We hugged, we kissed and, yes, I caved. Never got around to talking about Chris. Or genital grooming. It just felt good to be with him again.
ONLY HAD TO SPEND 3 ½ HRS @ CITY HALL YESTERDAY. GOT 4 OUT OF 5 PERMITS. THE 5TH IS GOING TO TAKE MORE WORK. STILL, IT WAS A SUCCESSFUL MISSION. “YOU ROCK, MAN!” MARTY BEAMED. NICE TO HEAR HIM BEING UP AGAIN. I KNOW I’D BEEN GRATING ON HIM LATELY.
SPENT A COUPLE OF HRS THIS MORNING DOING SOME GROUNDWORK ON THE FINAL PERMIT, BUT IT’S BEEN A LOW KEY DAY FOR THE MOST PART. GOTTA SAY I LIKE IT. HAVING A COFFEE @ URBAN FARE @ 11 A.M. ON A WEEKDAY? AWESOME! WHO ARE ALL THESE OTHER PEOPLE? HOW DO THEY AFFORD THEIR CONDOS & WORK SUCH LAX HRS? AM I THE ONLY ONE IN YALETOWN W/O AN EFFIN’ DOG?
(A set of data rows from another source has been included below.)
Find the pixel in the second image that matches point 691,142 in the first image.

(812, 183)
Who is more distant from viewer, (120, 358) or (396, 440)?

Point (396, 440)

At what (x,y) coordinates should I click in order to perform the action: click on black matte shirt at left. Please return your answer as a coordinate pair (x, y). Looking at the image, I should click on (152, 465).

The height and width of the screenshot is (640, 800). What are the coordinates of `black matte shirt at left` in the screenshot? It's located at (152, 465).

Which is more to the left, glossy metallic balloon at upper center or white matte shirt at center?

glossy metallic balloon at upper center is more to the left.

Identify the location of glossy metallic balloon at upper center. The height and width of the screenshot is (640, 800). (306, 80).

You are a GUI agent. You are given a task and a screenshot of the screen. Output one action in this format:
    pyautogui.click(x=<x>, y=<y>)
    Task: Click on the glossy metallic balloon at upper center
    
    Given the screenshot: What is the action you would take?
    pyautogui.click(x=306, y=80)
EVEN HIT THE GYM THIS AFTERNOON. NOT THE PIDDLY CONDO GYM. A REAL GYM. FITNESS WORLD. OR, AS IT’S NOW KNOWN, STEVE NASH SPORTS CLUB AND FITNESS WORLD. (OTHER THAN THE BIGGER SIGN, I CAN’T SEE A DIFFERENCE.) PUMPED WEIGHTS FOR ALMOST 30 MIN. (NO NEED TO STRAIN A MUSCLE THE 1ST TIME BACK.) SPENT ANOTHER 30 MIN ON THE TREADMILL. THE WOMAN BESIDE ME MUST’VE BEEN GOING TWICE MY SPEED. SHE HAD ARMS & LEGS THAT LOOKED LIKE THEY’D SNAP IN 2 IN A STRONG WIND. THAT’S ONE THING I DON’T HAVE TO WORRY ABOUT.
ANOTHER COFFEE ON THE WAY HOME. THIS SELF-EMPLOYMENT THING’S FEELIN’ FINE. TOMORROW I’LL HAVE TO BEGIN BATTLE OVER MY SEVERANCE FROM WORK. THEY’RE TRYING TO SCREW ME OVER MY UNUSED VACATION TIME. EFF THAT.
AH, BUT FOR NOW, I NEED TO ENJOY THE MOMENT. I COULD ALMOST SIT BACK & WATCH “OPRAH”. ALMOST.